## [Task instructions]
Pick up the forum thread on screw-in versus glue-in arrow points where its last reply stops, and keep writing it.

##### Given passage #####

# Tips: Screw vs Glue-In



## sprinke (Jul 9, 2015)

Researching new arrows, and I had some questions so I called Gold Tip. I had been considering screw-in tips with inserts in a 700 spine Ultralight, but the gentleman I spoke to steered me in the direction of their glue-in points when I told him I was doing target and field archery (and a little 3D), not hunting. He also mentioned something about the glue-in points making the arrow more durable or stable (?) or something, because they are longer in the shaft than an insert. (I didn't quite catch what he said.)

Is this a general knowledge thing? Are screw-in tips mostly for convenience for hunters, so they can swap broadheads in and out when needed? I thought it would be useful to be able to play with different point weights, but the Gold Tip rep said that they have a weight system that can be screwed in behind the glue-in point and adjusted from the nock end with a really long Allen wrench.

Just weighing the pros and cons. Screw in + insert seems a lot more convenient and fast, and cheaper as well ... Do you think he was trying to sell me their latest and greatest, or giving me honest advice?


----------



## steve morley (Dec 24, 2005)

German made TopHat screw points (available at LAS) are the best you can get, they wont come lose during shooting because they have a little rubber seal inside. They also have some points designed to protect the shaft from damage, testing done by shooting directly into a brick wall, just all round great quality. Fairly new in the US but I've been using them for the last 10 years, wont use anything else.

Mid diameter shafts I tend to use screw points, skinny shafts I normally use glue in break off points. If your'e still figuring out the best tune on your bow the screw points make it faster/easier to make adjustments. I never felt I was losing points over using my Tophat screw points over glue in points. Screw points for my Cheetah3D arrows and glue points for my ACE's, shooting similar scores with both arrows.


----------



## Hank D Thoreau (Dec 9, 2008)

Bullet points are preferred for target shooters. The weights are more accurate. They also don't come loose on you. It is true that the shafts are long, depending on the diameter of your arrow. The long shaft will act like footing.

##### Raw data #####

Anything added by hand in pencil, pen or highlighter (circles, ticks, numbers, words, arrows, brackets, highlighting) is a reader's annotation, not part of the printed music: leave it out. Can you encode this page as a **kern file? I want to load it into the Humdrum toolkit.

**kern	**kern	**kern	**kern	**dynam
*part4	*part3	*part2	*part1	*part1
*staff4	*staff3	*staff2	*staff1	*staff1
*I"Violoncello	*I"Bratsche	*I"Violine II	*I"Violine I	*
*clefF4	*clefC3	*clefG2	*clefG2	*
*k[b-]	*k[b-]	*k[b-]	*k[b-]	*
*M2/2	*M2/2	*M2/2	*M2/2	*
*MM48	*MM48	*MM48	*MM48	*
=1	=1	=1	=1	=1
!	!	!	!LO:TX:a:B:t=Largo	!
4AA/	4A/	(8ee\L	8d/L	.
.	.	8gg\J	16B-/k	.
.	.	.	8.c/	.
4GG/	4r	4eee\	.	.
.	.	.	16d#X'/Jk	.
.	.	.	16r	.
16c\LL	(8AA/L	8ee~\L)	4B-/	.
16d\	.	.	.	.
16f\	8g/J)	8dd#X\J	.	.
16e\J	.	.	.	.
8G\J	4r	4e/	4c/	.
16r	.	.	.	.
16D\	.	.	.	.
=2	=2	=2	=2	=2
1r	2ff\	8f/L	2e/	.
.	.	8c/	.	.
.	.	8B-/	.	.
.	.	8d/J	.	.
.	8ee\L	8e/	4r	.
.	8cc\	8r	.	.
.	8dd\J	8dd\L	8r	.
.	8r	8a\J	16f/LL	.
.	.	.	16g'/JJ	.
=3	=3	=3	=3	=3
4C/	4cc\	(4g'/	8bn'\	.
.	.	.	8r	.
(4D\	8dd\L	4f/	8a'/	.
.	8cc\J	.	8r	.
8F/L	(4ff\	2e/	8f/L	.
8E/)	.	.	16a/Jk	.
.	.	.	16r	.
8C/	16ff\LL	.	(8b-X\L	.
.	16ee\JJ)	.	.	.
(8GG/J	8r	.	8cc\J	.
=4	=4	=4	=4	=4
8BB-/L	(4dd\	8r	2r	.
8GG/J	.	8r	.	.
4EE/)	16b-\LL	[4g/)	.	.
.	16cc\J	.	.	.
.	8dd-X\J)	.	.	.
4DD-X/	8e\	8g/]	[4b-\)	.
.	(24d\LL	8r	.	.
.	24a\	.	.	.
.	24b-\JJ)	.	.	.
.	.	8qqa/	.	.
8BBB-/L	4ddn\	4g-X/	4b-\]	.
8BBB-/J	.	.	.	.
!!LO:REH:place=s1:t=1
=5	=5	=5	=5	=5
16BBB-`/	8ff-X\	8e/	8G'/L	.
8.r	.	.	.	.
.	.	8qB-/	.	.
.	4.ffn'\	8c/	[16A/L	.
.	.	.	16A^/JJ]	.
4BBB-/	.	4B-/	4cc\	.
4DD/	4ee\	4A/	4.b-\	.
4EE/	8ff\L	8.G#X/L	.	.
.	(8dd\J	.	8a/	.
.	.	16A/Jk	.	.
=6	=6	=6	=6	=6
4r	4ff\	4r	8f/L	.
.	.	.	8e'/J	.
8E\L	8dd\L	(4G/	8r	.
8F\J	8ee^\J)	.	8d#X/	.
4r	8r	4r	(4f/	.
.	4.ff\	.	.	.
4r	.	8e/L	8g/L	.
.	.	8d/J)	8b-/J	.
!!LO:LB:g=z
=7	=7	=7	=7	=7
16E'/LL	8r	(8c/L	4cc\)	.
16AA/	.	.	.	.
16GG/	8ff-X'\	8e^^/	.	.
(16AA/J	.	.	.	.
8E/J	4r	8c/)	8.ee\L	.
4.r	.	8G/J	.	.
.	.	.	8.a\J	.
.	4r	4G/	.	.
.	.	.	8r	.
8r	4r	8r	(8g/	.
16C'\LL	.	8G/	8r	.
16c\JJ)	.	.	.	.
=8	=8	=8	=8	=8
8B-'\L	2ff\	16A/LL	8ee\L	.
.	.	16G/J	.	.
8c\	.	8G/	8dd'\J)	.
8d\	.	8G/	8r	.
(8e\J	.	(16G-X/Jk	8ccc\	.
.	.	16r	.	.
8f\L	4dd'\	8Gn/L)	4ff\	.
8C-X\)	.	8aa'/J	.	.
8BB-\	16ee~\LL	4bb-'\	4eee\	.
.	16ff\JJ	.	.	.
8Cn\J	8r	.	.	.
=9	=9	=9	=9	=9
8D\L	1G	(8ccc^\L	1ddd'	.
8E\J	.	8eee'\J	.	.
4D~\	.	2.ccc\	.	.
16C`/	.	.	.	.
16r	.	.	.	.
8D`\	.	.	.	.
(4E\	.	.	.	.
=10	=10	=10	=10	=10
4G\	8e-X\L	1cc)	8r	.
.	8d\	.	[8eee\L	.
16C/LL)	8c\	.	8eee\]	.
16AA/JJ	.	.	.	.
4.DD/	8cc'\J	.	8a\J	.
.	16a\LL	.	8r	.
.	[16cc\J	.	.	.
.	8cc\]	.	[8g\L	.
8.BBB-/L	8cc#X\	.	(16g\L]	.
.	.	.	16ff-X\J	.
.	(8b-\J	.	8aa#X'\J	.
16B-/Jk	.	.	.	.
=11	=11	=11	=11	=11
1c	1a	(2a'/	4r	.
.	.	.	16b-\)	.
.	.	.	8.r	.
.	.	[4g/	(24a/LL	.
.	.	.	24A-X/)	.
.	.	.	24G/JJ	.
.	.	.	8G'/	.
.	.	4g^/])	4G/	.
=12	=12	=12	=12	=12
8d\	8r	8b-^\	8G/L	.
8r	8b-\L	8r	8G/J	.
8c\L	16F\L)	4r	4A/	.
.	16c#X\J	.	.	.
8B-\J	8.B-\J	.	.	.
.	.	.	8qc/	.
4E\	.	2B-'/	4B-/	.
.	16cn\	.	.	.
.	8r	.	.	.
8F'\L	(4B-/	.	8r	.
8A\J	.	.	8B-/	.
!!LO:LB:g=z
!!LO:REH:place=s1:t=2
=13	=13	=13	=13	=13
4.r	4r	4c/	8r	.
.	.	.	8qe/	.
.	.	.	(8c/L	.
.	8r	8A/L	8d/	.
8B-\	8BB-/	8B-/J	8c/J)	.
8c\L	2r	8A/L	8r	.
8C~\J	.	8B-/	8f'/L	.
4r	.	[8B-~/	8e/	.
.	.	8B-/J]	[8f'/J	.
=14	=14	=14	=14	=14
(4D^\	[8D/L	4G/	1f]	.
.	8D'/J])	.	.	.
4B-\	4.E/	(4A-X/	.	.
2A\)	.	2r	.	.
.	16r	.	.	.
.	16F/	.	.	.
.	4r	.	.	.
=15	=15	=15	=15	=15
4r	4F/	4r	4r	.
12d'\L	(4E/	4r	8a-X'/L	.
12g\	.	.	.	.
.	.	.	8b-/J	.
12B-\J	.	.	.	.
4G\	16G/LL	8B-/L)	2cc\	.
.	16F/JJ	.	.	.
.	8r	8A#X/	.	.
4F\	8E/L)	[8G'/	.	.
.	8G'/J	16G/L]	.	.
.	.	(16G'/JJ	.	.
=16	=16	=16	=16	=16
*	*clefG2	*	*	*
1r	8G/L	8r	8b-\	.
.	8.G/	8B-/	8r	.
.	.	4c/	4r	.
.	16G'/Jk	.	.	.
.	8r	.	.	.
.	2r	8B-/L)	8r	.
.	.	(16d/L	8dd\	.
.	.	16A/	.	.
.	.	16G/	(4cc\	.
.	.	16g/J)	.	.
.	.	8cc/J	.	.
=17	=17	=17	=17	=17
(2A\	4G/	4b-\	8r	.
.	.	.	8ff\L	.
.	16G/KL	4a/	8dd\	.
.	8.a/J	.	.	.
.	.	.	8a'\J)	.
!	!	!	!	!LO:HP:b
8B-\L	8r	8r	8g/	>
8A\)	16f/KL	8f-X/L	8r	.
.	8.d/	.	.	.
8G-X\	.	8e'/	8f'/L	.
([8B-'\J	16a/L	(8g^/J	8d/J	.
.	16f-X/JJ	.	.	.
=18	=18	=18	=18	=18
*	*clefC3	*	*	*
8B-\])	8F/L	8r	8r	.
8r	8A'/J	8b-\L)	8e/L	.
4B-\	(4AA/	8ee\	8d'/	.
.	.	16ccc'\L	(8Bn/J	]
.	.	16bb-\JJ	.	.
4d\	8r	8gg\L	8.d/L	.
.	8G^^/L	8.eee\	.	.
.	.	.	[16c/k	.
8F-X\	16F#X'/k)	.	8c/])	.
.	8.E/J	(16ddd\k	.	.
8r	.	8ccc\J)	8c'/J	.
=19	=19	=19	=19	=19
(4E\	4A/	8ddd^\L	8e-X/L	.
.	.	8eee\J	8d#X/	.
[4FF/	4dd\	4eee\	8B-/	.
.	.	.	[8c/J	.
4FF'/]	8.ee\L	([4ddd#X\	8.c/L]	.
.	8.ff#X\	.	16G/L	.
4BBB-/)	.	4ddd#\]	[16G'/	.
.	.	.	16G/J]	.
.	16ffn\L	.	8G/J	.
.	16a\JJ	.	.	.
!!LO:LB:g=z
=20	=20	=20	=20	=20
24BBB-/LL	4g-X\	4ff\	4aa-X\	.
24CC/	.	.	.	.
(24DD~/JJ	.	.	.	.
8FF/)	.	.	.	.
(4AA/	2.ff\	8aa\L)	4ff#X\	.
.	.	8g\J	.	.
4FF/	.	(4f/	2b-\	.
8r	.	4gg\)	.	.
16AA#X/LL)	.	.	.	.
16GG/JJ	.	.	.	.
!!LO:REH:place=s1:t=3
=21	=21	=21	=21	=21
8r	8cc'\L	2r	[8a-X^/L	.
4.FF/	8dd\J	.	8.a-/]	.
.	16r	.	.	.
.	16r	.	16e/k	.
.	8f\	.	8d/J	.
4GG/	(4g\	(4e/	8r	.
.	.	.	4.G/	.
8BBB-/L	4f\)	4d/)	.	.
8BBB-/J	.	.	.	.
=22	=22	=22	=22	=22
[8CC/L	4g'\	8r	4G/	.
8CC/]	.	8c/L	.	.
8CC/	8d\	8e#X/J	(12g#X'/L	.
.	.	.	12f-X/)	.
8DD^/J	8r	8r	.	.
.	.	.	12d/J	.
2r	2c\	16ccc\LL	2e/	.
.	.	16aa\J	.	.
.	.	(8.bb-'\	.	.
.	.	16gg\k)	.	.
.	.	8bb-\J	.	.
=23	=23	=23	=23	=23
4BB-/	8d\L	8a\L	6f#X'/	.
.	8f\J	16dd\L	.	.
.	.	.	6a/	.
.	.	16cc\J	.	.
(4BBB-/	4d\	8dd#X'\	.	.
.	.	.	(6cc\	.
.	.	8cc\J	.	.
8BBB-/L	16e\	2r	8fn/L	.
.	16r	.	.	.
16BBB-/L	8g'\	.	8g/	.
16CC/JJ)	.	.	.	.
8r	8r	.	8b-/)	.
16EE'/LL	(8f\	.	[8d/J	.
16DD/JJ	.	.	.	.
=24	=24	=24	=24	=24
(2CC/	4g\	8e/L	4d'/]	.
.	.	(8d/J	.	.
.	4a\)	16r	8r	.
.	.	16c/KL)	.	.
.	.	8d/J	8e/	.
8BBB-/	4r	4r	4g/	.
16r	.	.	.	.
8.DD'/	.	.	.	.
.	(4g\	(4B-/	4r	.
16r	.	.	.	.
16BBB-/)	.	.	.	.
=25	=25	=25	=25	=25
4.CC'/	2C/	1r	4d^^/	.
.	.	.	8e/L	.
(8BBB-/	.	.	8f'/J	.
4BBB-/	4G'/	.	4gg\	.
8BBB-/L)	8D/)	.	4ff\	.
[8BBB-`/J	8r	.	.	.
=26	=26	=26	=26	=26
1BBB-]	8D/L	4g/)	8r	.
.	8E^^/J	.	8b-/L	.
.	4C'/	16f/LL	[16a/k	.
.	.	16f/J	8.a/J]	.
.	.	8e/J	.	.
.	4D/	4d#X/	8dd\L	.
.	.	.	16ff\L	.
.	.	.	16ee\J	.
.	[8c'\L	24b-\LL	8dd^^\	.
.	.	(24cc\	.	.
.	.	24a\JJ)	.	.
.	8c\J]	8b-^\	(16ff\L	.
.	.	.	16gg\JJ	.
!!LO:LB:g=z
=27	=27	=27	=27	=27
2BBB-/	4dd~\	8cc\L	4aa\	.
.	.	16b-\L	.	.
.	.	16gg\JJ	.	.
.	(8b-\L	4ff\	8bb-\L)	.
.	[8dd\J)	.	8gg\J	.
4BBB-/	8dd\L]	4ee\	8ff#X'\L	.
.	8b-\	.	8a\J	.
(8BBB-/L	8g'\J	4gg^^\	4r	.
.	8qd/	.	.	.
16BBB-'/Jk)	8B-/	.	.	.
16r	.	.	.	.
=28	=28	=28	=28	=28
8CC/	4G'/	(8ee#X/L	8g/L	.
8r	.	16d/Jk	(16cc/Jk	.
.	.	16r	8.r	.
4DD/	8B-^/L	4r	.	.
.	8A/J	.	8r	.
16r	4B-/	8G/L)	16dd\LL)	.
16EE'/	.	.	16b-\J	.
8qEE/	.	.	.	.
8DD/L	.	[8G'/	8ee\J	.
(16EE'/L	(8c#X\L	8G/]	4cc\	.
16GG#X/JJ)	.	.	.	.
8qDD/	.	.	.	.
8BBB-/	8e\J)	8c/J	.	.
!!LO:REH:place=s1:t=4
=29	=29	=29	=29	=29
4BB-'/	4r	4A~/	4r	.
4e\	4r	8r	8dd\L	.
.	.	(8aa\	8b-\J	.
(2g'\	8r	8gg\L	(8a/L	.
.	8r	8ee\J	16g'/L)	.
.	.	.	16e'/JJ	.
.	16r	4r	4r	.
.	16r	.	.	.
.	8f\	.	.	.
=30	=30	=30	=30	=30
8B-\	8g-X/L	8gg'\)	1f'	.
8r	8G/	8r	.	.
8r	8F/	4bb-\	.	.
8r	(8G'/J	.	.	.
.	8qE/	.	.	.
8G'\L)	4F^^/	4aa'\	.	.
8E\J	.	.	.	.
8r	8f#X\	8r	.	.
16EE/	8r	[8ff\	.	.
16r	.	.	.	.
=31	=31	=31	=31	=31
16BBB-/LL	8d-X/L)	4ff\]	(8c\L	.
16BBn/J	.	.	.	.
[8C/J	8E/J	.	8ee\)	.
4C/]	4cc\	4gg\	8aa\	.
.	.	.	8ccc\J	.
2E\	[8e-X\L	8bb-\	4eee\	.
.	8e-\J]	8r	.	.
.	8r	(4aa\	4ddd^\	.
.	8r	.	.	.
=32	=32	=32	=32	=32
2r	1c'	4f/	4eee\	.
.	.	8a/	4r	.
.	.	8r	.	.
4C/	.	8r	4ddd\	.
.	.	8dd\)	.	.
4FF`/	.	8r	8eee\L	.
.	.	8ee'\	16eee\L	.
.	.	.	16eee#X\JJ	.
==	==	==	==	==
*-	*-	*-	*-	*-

#####

## [Reply]
Screw in points are good for a target shooter if you want to easily change your tip weight. You can get screw in points that cover a much wider range of weights which helps with tuning and can allow you to use the arrow on multiple bows. Screw in points come loose which is a pain. They are also a lot cheaper than many bullet points.

I am currently shooting field using Top Hat screw in points and outserts that are designed for broadheads. I would prefer bullet points but I needed the extra length for my long draw.


----------



## StraightShot203 (Apr 28, 2015)

The top hats are great. All the points i use are tophat. Glue in, screw in, all of em. Weights are always on point for me "i weight every one to make sure" and they are nicely made / durable for sure

As far as the screw in or glue in, it depends what your using them for. If your field / spot / 3d and no hunting? Glue in for sure. I love tophats man.. Love them


----------



## Bowmania (Jan 3, 2003)

I have the 'really long allen wrench' system. I use glue on points so I don't have to use it. Plus it doesn't work on Easton inserts. 

I use pretty heavy FOC and like steel adaptors and Woody Weights. One arrow system I shoot has 360 grain tips.

Bowmania


----------



## Viper1 (Aug 21, 2003)

s - 

If you're not hunting and don't need stupid heavy front ends, there's no reason for screw in points. I stopped using them on most arrows years, OK, decades ago. 
7- 9% FoCs have been winning tournaments for longer than most people here have been alive. 

The shank on a screw in adapter is typically 1" or usually less. Glue in points like NIBBs have shanks usually more than twice that length. 

I'd be careful about any points with outserts. Anytime you have a head with a larger diameter than the shaft, it can make arrow extraction difficult on some targets. People keep building better mouse traps, but keep forgetting to tell the mice.

Viper1 out.


----------



## Hank D Thoreau (Dec 9, 2008)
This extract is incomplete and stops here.